I haven't thrown anything out and I said my own two eyes is what tells me what I said. If you cant see that Star Jackson is far more athletic than McElroy then I dont know what to tell you. Maybe you need ur eyes checked. *shrug*

You want stats, how bout JPW has had more rushing yards than G-Mac despite being sacked more? Neither one are Michael Vick but JPW could scramble alot more than G-Mac. G-Mac has had some good runs to be as slow as he is but this argument that Star Jackson isn't more atlehtlic is just ridiculous. Your entire wonderful argument was based around "Star is a pro-style QB". Yea thats what his scouting report said, but guess what so was McElroy's lmao despite Greg never going over 200 yards rushing in high school and Star having over 400 yards in one season rushing as a junior in high school, Greg was the better dual threat QB. u still wanna argue this retarded point?
 
I haven't thrown anything out and I said my own two eyes is what tells me what I said. If you cant see that Star Jackson is far more athletic than McElroy then I dont know what to tell you. Maybe you need ur eyes checked. *shrug*

You want stats, how bout JPW has had more rushing yards than G-Mac despite being sacked more? Neither one are Michael Vick but JPW could scramble alot more than G-Mac. G-Mac has had some good runs to be as slow as he is but this argument that Star Jackson isn't more atlehtlic is just ridiculous. Your entire wonderful argument was based around "Star is a pro-style QB". Yea thats what his scouting report said, but guess what so was McElroy's lmao despite Greg never going over 200 yards rushing in high school and Star having over 400 yards in one season rushing as a junior in high school, Greg was the better dual threat QB. u still wanna argue this retarded point?
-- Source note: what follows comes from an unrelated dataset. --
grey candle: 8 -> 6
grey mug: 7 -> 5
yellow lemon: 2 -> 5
Again, no point in arguing a "retarded point" with you, you are doing just fine on your own. While there are multiple problems in your post, I will stick with just this one: Greg had 700 yards rushing his senior season in HS.
 
I watched the SECCG again last night. GMac had a couple of really pretty runs in that game. The tightrope down the sidelines was amazing, and the backbreaker in the readzone where he cut back against the grain was runningback-like.
 
[I should know better, but] Let me throw in my two sense about having GMac running the Option. D.C.s lay in bed at night praying that we do something like this. With the RBs we have, should one get hurt, we are still a formatible threat with bpth the run and the pass. Should we lose out QB, our passing game is no longer feared (until proven otherwise again) meaning that the running game is clamped down on. Losing GMac would minimize our WRs and handicap our RBs. The Wishbone creates a scheme that gives the defense the choice as to who is tackled, as the defense must choose to cover the Dive Man, the QB, or the RB.
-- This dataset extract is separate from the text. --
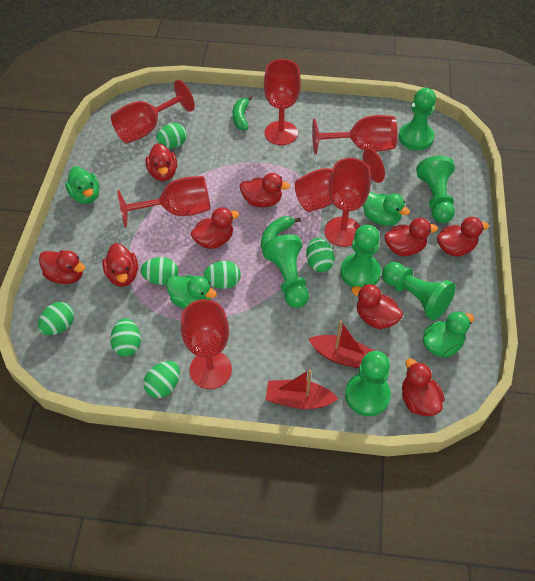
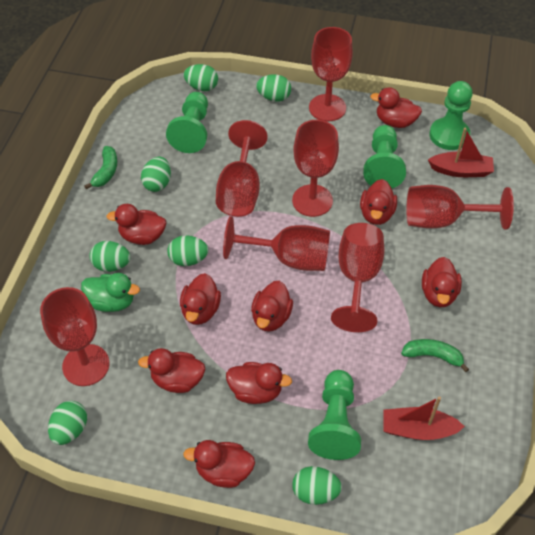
green duck: 4 -> 1
green pawn: 6 -> 4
What team on our schedule would not want to rest their chances on pound our QB 20-30-40 times a game in the SEC. Which of our QBs is going to survive that, cause I don't recall him being signed yet.
 
[I should know better, but] Let me throw in my two sense about having GMac running the Option. D.C.s lay in bed at night praying that we do something like this. With the RBs we have, should one get hurt, we are still a formatible threat with bpth the run and the pass. Should we lose out QB, our passing game is no longer feared (until proven otherwise again) meaning that the running game is clamped down on. Losing GMac would minimize our WRs and handicap our RBs. The Wishbone creates a scheme that gives the defense the choice as to who is tackled, as the defense must choose to cover the Dive Man, the QB, or the RB.
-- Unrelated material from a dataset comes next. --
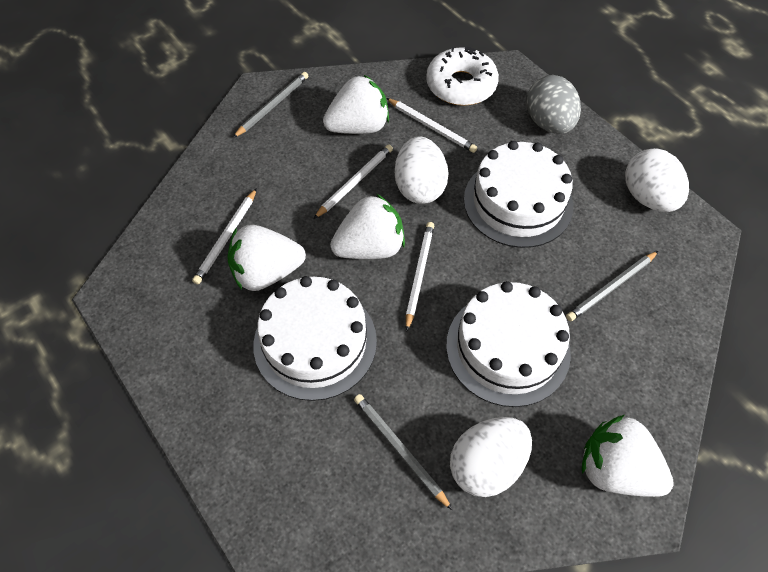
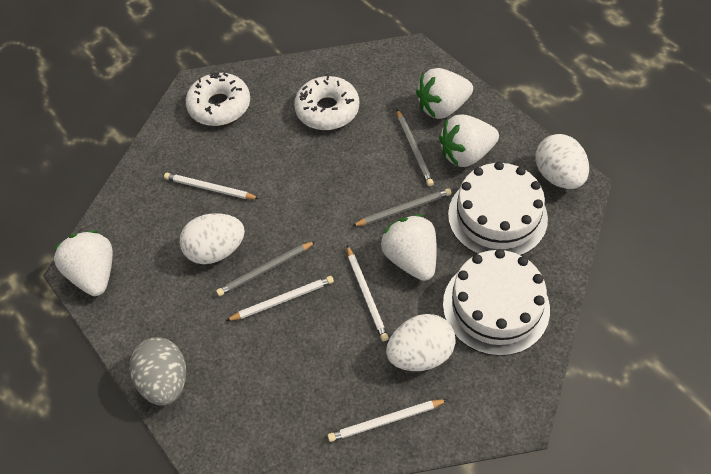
white cake: 3 -> 2
white donut: 1 -> 2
What team on our schedule would not want to rest their chances on pound our QB 20-30-40 times a game in the SEC. Which of our QBs is going to survive that, cause I don't recall him being signed yet.

I agree with you...I don't think Greg should run the option...my only argument was that Star is not a better runner. We do have a couple of former QB's playing other positions that could run circles around either. If we did something like wishbone for a play, they would be the ones to run it.